Although the amount of disease caused by the 13 serotypes included in PCV13 has been reduced following its introduction, “there remains a substantial disease burden due to serotypes not in the vaccine,” Essink said. PCV20 includes all 13 serotypes in PCV13, along with seven additional serotypes “that are responsible for a substantial amount of the residual disease burden,” he added.

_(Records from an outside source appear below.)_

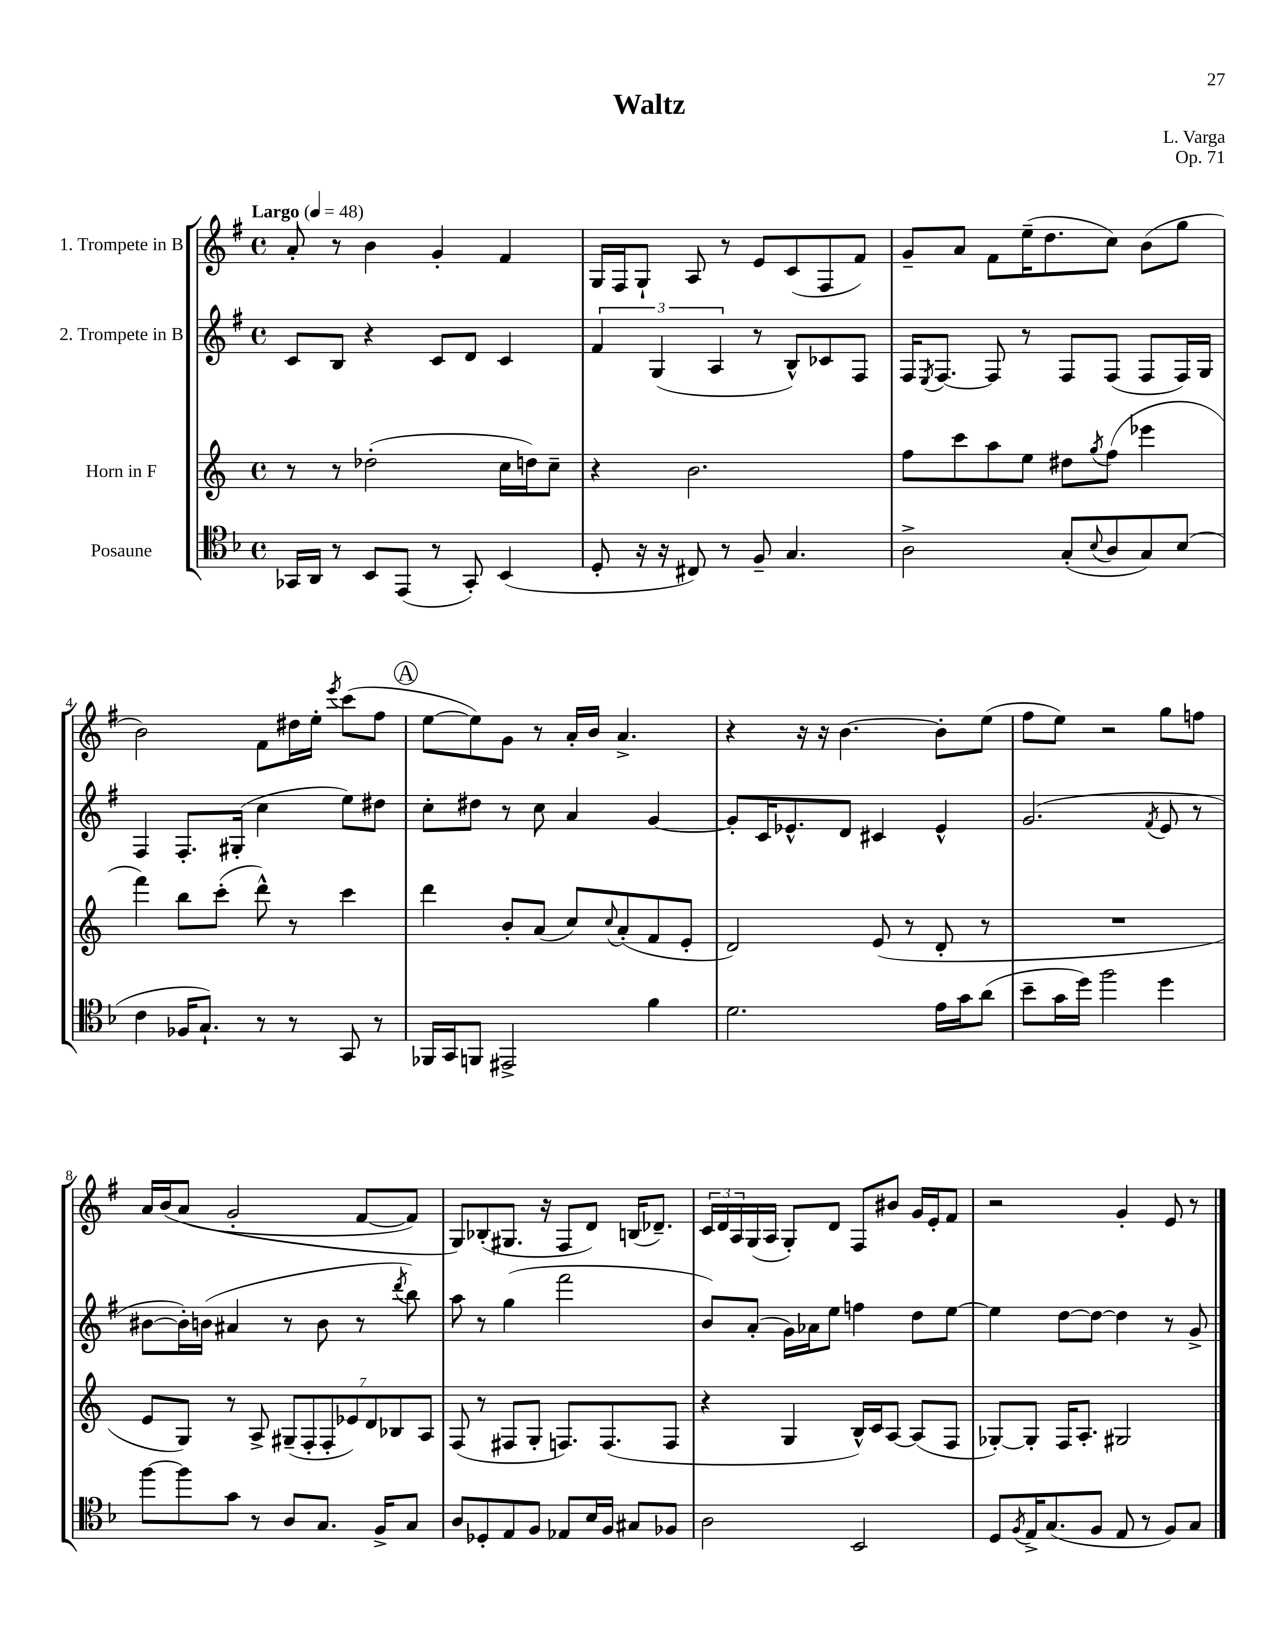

**kern	**kern	**kern	**kern
*part4	*part3	*part2	*part1
*staff4	*staff3	*staff2	*staff1
*I"Posaune	*I"Horn in F	*I"2. Trompete in B	*I"1. Trompete in B
*clefC4	*clefG2	*clefG2	*clefG2
*k[b-]	*k[]	*k[f#]	*k[f#]
*M4/4	*M4/4	*M4/4	*M4/4
*met(c)	*met(c)	*met(c)	*met(c)
*MM48	*MM48	*MM48	*MM48
=1	=1	=1	=1
!	!	!	!LO:TX:a:B:t=Largo
16GG-X/LL	8r	8c/L	8a'/
16AA/JJ	.	.	.
8r	8r	8B/J	8r
8BB-/L	(2dd-X'\	4r	4b\
(8EE/J	.	.	.
8r	.	8c/L	4g'/
8GG-'/)	.	8d/J	.
(4BB-/	16cc\LL	4c/	4f#/
.	16ddn\J)	.	.
.	8cc~\J	.	.
=2	=2	=2	=2
8D'/	4r	6f#/	16G/LL
.	.	.	16F#/J
16r	.	.	8G`/J
.	.	(6G/	.
16r	.	.	.
8C#X/)	2.b\	.	8A/
.	.	6A/	.
8r	.	.	8r
8F~/	.	8r	8e/L
4.G/	.	8B^^/L)	(8c/
.	.	8c-X/	8F#/
.	.	8F#/J	8f#/J)
=3	=3	=3	=3
2A^\	8ff\L	16F#/KL	8g~/L
.	.	8qE/	.
.	.	[8.F#/J	.
.	8ccc\	.	8a/J
.	8aa\	8F#/]	8f#\L
.	8ee\J	8r	(16ee~\K
.	.	.	8.dd\
(8G'/L	8dd#X\L	8F#/L	.
8qqB-/	8qgg/	.	.
8A/	(8ff\J	(8F#/J	8cc\J)
8G/)	4eee-X\	8F#/L	(8b\L
(8B-/J	.	16F#/L)	8gg\J
.	.	16G/JJ	.
!!LO:LB:g=z
=4	=4	=4	=4
4c\	4fff\)	4F#/	2b\)
16F-X/KL	8bb\L	8.F#'/L	.
8.G`/J)	.	.	.
.	(8ccc'\J	.	.
.	.	(16G#X'/Jk	.
8r	8ddd^^\)	4cc\	8f#\L
8r	8r	.	16dd#X\L
.	.	.	16ee'\JJ
.	.	.	8qeee/
8GG/	4ccc\	8ee\L)	(8ccc\L
8r	.	8dd#X\J	8ff#\J
!!LO:REH:place=s1:t=A
=5	=5	=5	=5
16FF-X/LL	4ddd\	8cc'\L	[8ee\L
16GG/J	.	.	.
8FFn/J	.	8dd#X\J	8ee\])
2EE#X^/	8b'/L	8r	8g\J
.	(8a/J	8cc\	8r
.	8cc/L)	4a/	16a'/LL
.	.	.	16b/JJ
.	8qqcc/	.	.
.	(8a'/	.	4.a^/
4f\	8f/	[4g/	.
.	8e'/J	.	.
=6	=6	=6	=6
2.d\	2d/)	8g'/L]	4r
.	.	16c/K	.
.	.	8.e-X^^/	.
.	.	.	16r
.	.	.	16r
.	.	8d/J	[4.b\
.	(8e/	4c#X/	.
.	8r	.	.
16e\LL	8d'/	4e-^^/	8b'\L]
16g\J	.	.	.
(8a\J	8r	.	(8ee\J
=7	=7	=7	=7
8b-~\L	1r	(2.g/	8ff#\L
16g\L	.	.	8ee\J)
16dd\JJ)	.	.	.
2ff\	.	.	2r
.	.	8qf#/	.
4dd\	.	8e/	8gg\L
.	.	8r	8ffn\J
!!LO:LB:g=z
=8	=8	=8	=8
[8ff\L	8e/L	[8b#X\L	16a/LL
.	.	.	(16b/J
8ff\]	8G/J)	16b#'\L])	(8a/J
.	.	(16bn\JJ	.
8g\J	8r	4a#X/	2g'/
8r	8A^/	.	.
8A/L	(14G#X~/L	8r	.
.	14F'/	.	.
8.G/J	.	8b\	.
.	14F'/	.	.
.	14e-X/)	.	.
.	.	8r	[8f#/L
.	14d/	.	.
16F^/KL	.	.	.
.	14B-X/	.	.
.	.	8qddd/	.
8G/J	.	8bb\)	8f#/J])
.	14A/J	.	.
=9	=9	=9	=9
8A/L	(8F/	8aa\	8G/L)
8D-X'/	8r	8r	(8B-X'/
8E/	8F#X/L	(4gg\	8.G#X/J
8F/J	8G'/J	.	.
.	.	.	16r
8E-X/L	8.Fn/L)	2fff#\	8F#/L
16B-/L	.	.	8d/J)
16F/JJ	(8.F/	.	.
8G#X/L	.	.	(16Bn/KL
.	.	.	8.d-X~/J)
8F-X/J	8F/J	.	.
=10	=10	=10	=10
2A\	4r	8b/L)	24c/LL
.	.	.	24d/
.	.	.	24A/
.	.	(8a'/J	(16G/
.	.	.	16A/JJ
.	4G/	16g\LL)	8G'/L)
.	.	16a-X\J	.
.	.	8ee\J	8d/J
2BB-/	16B^^/LL)	4ffn\	8F#/L
.	16c/J	.	.
.	[8A/J	.	8b#X/J
.	(8A/L]	8dd\L	16g/LL
.	.	.	16e'/J
.	8F/J	[8ee\J	8f#/J
=11	=11	=11	=11
8D/L	[8G-X'/L)	4ee\]	2r
8qF/	.	.	.
16E^/K	8G-'/J]	.	.
(8.G/	.	.	.
.	16F/KL	[8dd\L	.
.	8.A'/J	.	.
8F/J	.	8dd\J_	.
8E/	2G#X/	4dd\]	4g'/
8r	.	.	.
8F/L)	.	8r	8e/
8G/J	.	8g^/	8r
==	==	==	==
*-	*-	*-	*-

Moreover, PCV20 offers “immunologic advantages” over the 23-valent unconjugated pneumococcal polysaccharide vaccine, or PPSV23, which contains the same seven additional serotypes that PCV20 does, plus three other pneumococcal serotypes.

The FDA granted breakthrough therapy designation to PCV20 in 2018.

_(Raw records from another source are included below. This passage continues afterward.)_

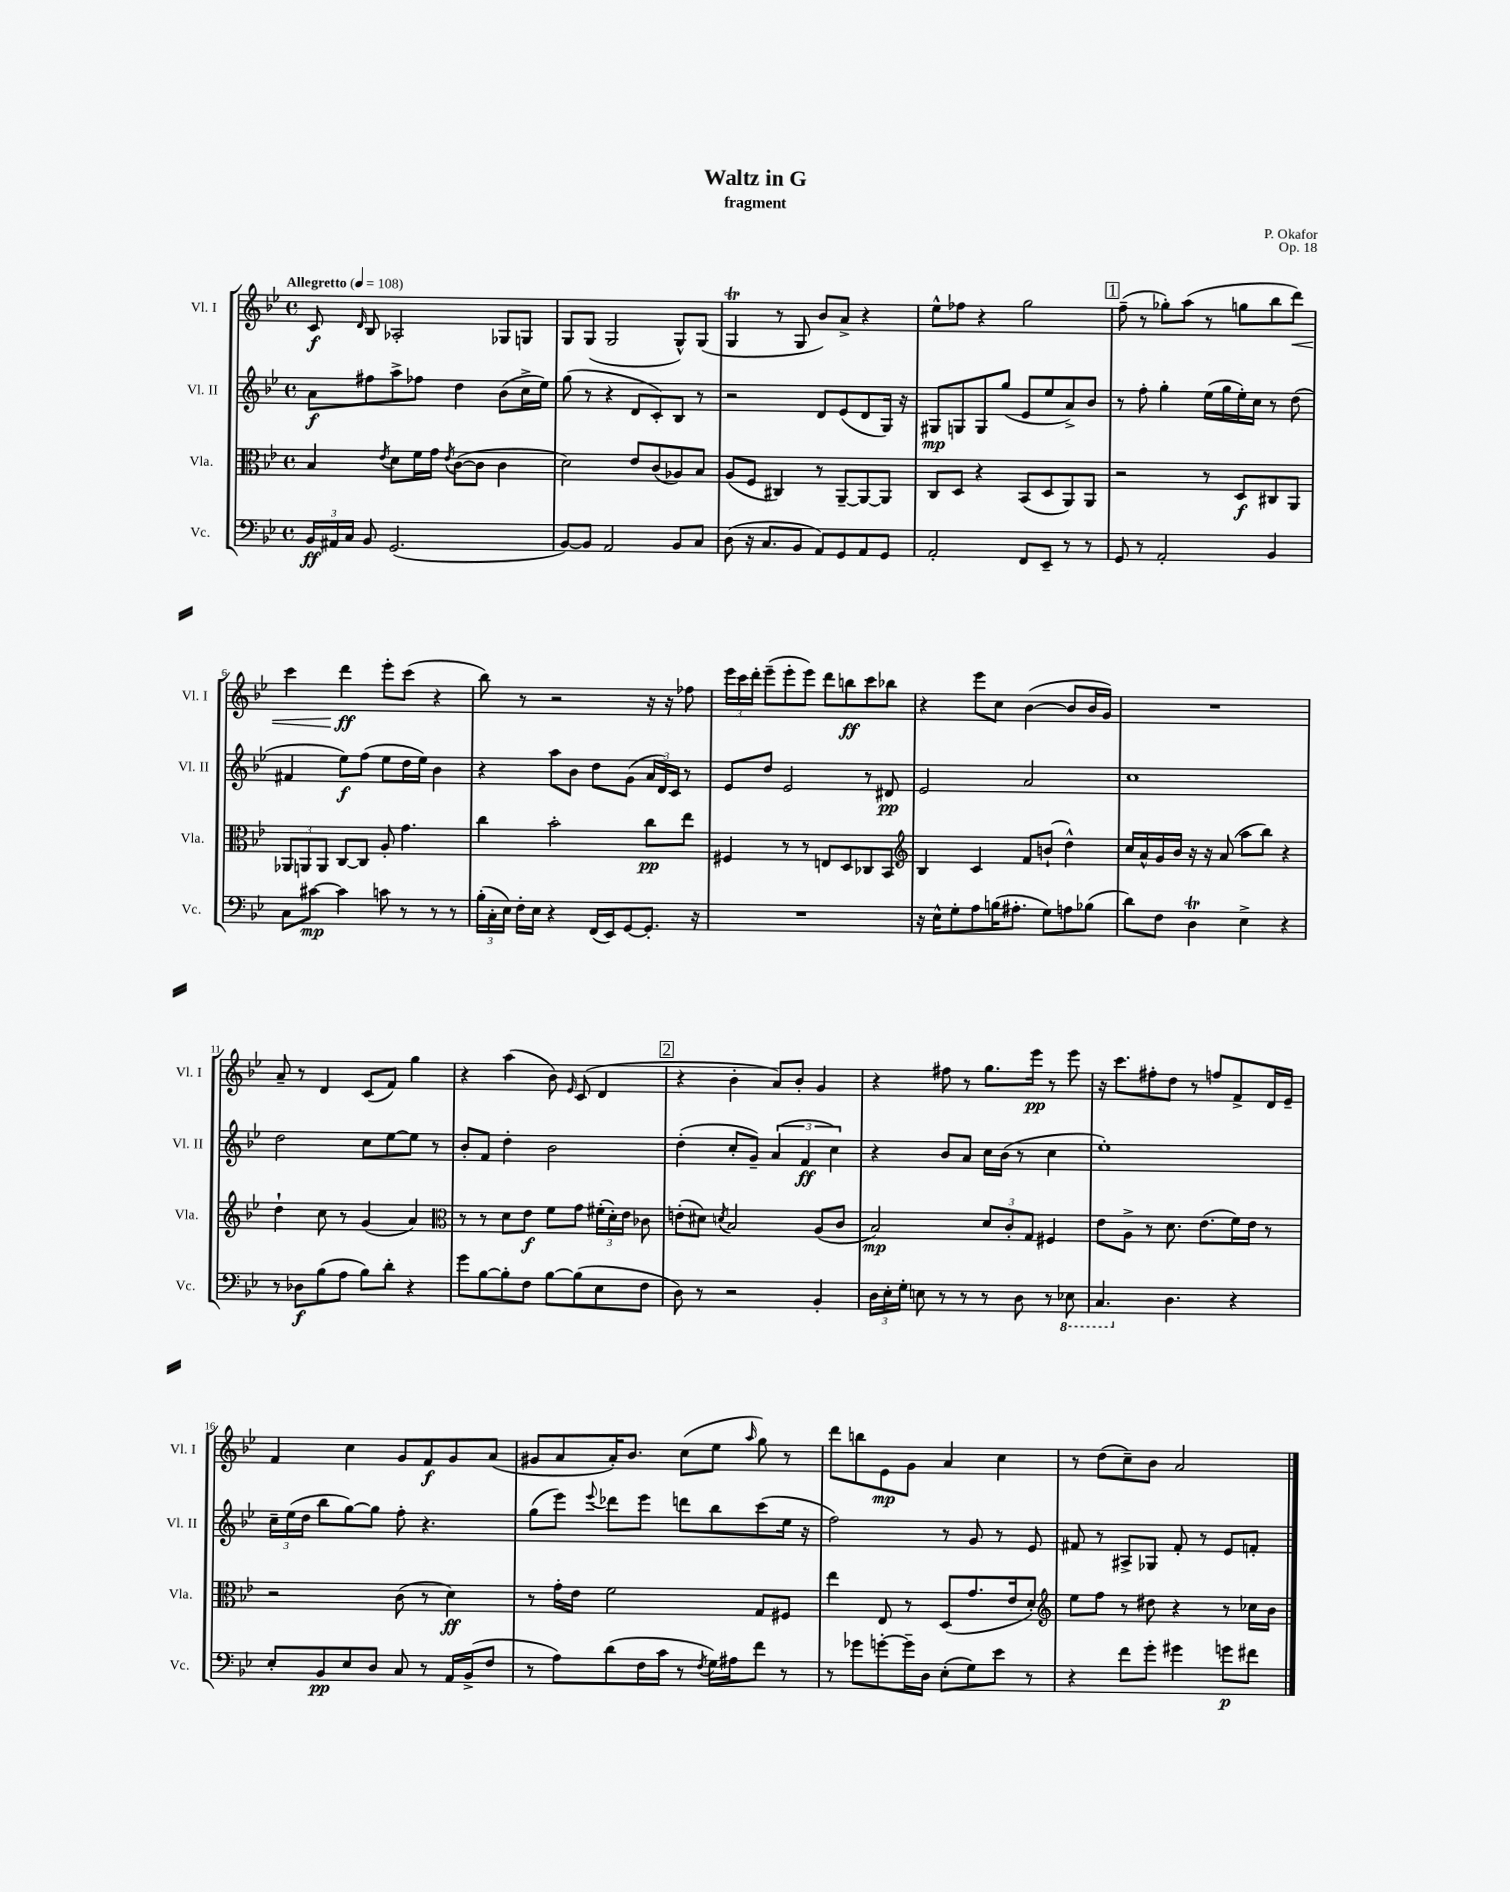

**kern	**kern	**kern	**kern
*staff4	*staff3	*staff2	*staff1
*clefF4	*clefC3	*clefG2	*clefG2
*k[b-e-]	*k[b-e-]	*k[b-e-]	*k[b-e-]
*M4/4	*M4/4	*M4/4	*M4/4
*met(c)	*met(c)	*met(c)	*met(c)
*MM108	*MM108	*MM108	*MM108
24BB-	4B-	8a	8c
24AA#	.	.	.
24C	.	.	.
.	.	.	16qqd
8BB-	.	8ff#	8B-
.	8qe-	.	.
(2.GG	8d	8aa^	2A-'
.	16f	8ff-	.
.	16g	.	.
.	8qe-	.	.
.	([8c	4dd	.
.	8c]	.	.
.	4c	(8b-	8G-
.	.	16cc^	8G
.	.	16ee-)	.
=	=	=	=
[8BB-)	2d)	(8gg	8G
8BB-]	.	8r	(8G
2AA	.	4r	2G
.	8e-	8d	.
.	(8c	8c')	.
8BB-	8A-)	8B-	8G^^)
8C	8B-	8r	(8G
=	=	=	=
(8D	(8A	2r	4G
16r	8F	.	.
8.C	.	.	.
.	4C#)	.	8r
8BB-	.	.	8G
8AA)	8r	8d	8b-)
8GG	[8AA~	(8e-	8a^
8AA	8AA_	8d	4r
8GG	8AA]	16G)	.
.	.	16r	.
=	=	=	=
2AA'	8C	8G#	8ee-^^
.	8D	8G	8ff-
.	4r	8G	4r
.	.	(8gg	.
8FF	(8BB-	8e-	2gg
8EE-~	8D	8ee-	.
8r	8AA)	8a^)	.
8r	8AA	8b-	.
=	=	=	=
8GG	2r	8r	(8ff~
8r	.	8ff'	8r
2AA'	.	4gg'	8gg-')
.	.	.	(8aa
.	8r	(16ee-	8r
.	.	16gg	.
.	8D	16ee-')	8gg
.	.	16cc	.
4BB-	8C#	8r	8bb-
.	8AA	(8dd	8ddd)
=	=	=	=
8C	12AA-	4f#	4ccc
.	12AA	.	.
[8c#	.	.	.
.	12AA	.	.
4c#]	[8C	8ee-)	4ddd
.	8C]	(8ff	.
8c	8A'	8ee-	8eee-'
8r	4.g	16dd	(8ccc
.	.	16ee-)	.
8r	.	4b-	4r
8r	.	.	.
=	=	=	=
(24B-'	4cc	4r	8bb-)
24C'	.	.	.
24E-)	.	.	.
16F'	.	.	8r
16E-	.	.	.
4r	2b-'	8aa	2r
.	.	8b-	.
(16FF	.	8dd	.
16EE-)	.	.	.
[8GG	.	(8g	.
8.GG']	8cc	24a	16r
.	.	24d)	.
.	.	.	16r
.	.	24c	.
.	8ee-	8r	8ff-
16r	.	.	.
=	=	=	=
1r	4F#	8e-	24eee-
.	.	.	24ccc
.	.	.	24ddd'
.	.	8dd	(8eee-~
.	8r	2e-	8eee-'
.	8r	.	8eee-)
.	8E	.	8ddd
.	8D	.	8bb
.	8C-	8r	8ccc
.	8BB-	8d#	8bb-
=	=	=	=
*	*clefG2	*	*
16r	4B-	2e-	4r
16E-^^	.	.	.
8G'	.	.	.
8A	4c	.	8eee-
(16B	.	.	8cc
8.A#'	.	.	.
.	8f	2a	([4b-
8G)	(8b`	.	.
8A	4dd^^)	.	8b-]
(8B-	.	.	16b-
.	.	.	16g)
=	=	=	=
8d)	16cc	1cc	1r
.	16a^^	.	.
8F	16g	.	.
.	16b-	.	.
4D	16r	.	.
.	16r	.	.
.	(8a	.	.
4E-^	8aa	.	.
.	8bb-)	.	.
4r	4r	.	.
=	=	=	=
8r	4dd`	2dd	8a~
8D-	.	.	8r
(8B-	8cc	.	4d
8A	8r	.	.
8B-)	(4g	8cc	(8c
8d'	.	[8ee-	8f)
4r	4a)	8ee-]	4gg
.	.	8r	.
=	=	=	=
*	*clefC3	*	*
8g	8r	8b-'	4r
[8B-	8r	8f	.
8B-']	8d	4dd'	(4aa
8F	8e-	.	.
[8B-	8f	2b-	8b-)
.	.	.	16qqe-
(8B-]	8g	.	(8c
8E-	(24f#'	.	4d
.	24d')	.	.
.	24e-	.	.
8F	8c-	.	.
=	=	=	=
8D)	(8e'	(4dd'	4r
8r	8d#)	.	.
.	8qd	.	.
2r	2B-	8cc'	4b-'
.	.	8g~)	.
.	.	(6a	8a)
.	.	.	8b-'
.	.	6f	.
4BB-'	(8A	.	4g
.	.	6cc)	.
.	8c	.	.
=	=	=	=
24D	2B-)	4r	4r
24E-'	.	.	.
24G'	.	.	.
8E	.	.	.
8r	.	8b-	8ff#
8r	.	8a	8r
8r	12d	16cc	8.gg
.	.	(16b-	.
.	12c'	.	.
8D	.	8r	.
.	12G	.	.
.	.	.	16eee-
8r	4F#	4cc	8r
8EE-	.	.	8eee-
=	=	=	=
4.CC	8e-	1ee-')	16r
.	.	.	8.ccc
.	8A^	.	.
.	8r	.	8ff#'
4.D	8.d	.	8dd
.	.	.	8r
.	(8.e-	.	.
.	.	.	8ff
4r	16f)	.	8f^
.	16e-	.	.
.	8r	.	16d
.	.	.	16e-~
=	=	=	=
8E-'	2r	24cc~	4f
.	.	(24ee-	.
.	.	24dd	.
8BB-	.	8bb-	.
8E-	.	[8gg)	4cc
8D	.	8gg]	.
8C	(8c	8ff'	8g
8r	8r	4.r	8f
16AA	4d)	.	8g
(16BB-^	.	.	.
8F	.	.	(8a
=	=	=	=
8r	8r	(8gg	8g#
8A)	16g'	8eee-)	8a
.	16e-	.	.
.	.	8qqeee-	.
(8d	2f	8ddd-	16a')
.	.	.	8.b-
16F	.	8eee-	.
16c	.	.	.
8r	.	8ddd	(8cc
8qF	.	.	.
16G)	.	8bb-	8ee-
16A#	.	.	.
.	.	.	16qqaa
8f	8G	(8ccc	8gg)
8r	8F#	16ee-	8r
.	.	16r	.
=	=	=	=
8r	4ee-	2ff)	8ddd
8g-	.	.	8bb
[8g'	8E-	.	8e-
16g~]	8r	.	8g
16D	.	.	.
(8E-'	(8D	8r	4a
8G)	8.g	8g	.
8e-	.	8r	4cc
.	16e-	.	.
8r	8d')	8e-	.
=	=	=	=
*	*clefG2	*	*
4r	8ee-	8f#	8r
.	8ff	8r	(8dd
8f	8r	8A#^	8cc~)
8g'	8dd#	8G-	8b-
4g#	4r	8f#'	2a
.	.	8r	.
8g	8r	8e-	.
8f#	16cc-	8f'	.
.	16b-	.	.
==	==	==	==
*-	*-	*-	*-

In the study, which was conducted in the United States and Sweden, 3,880 adults naive to pneumococcal vaccination were enrolled into three age cohorts. Those aged 60 years or older (n = 3,000) were administered either PCV20 and saline 1 month later, or PCV13 and PPSV23 1 month later. Those aged 50 to 59 years (n = 440) and 18 to 49 years (n = 440) received either a dose of PCV20 or PCV13.

According to the researchers, the immunogenicity of PCV20 was noninferior to all 13 serotypes included in PCV13 and six of the seven additional serotypes shared with PPSV23. Serotype 8 missed noninferiority by a narrow margin in the comparison between PCV20 and PPSV23 in adults aged older than 60 years, but the researchers said this is unlikely to be clinically significant. Further analysis showed that the response to serotype 8 induced by PCV20 was consistent with that observed with the serotypes in PCV13.

Results also showed that PCV20 immune responses in adults aged 50 to 59 years and 18 to 49 years were noninferior to those in adults aged 60 to 64 years.

“The immunogenicity of PCV20 in adults 18 to 59 years of age was bridged to that in adults 60 to 64 years of age,” supporting PCV20’s use in adults aged older than 18 years, Essink said.

According to the researchers, the safety profile of PCV20 was similar to that of PCV13, and they identified no safety concerns.

“These findings provide confidence that PCV20 is likely to be as effective as [PCV13] in helping prevent invasive pneumococcal disease and pneumonia due to the 13 serotypes in [PCV13], and also effective against disease due to seven additional pneumococcal serotypes in adults aged 18 years or older,” Essink concluded.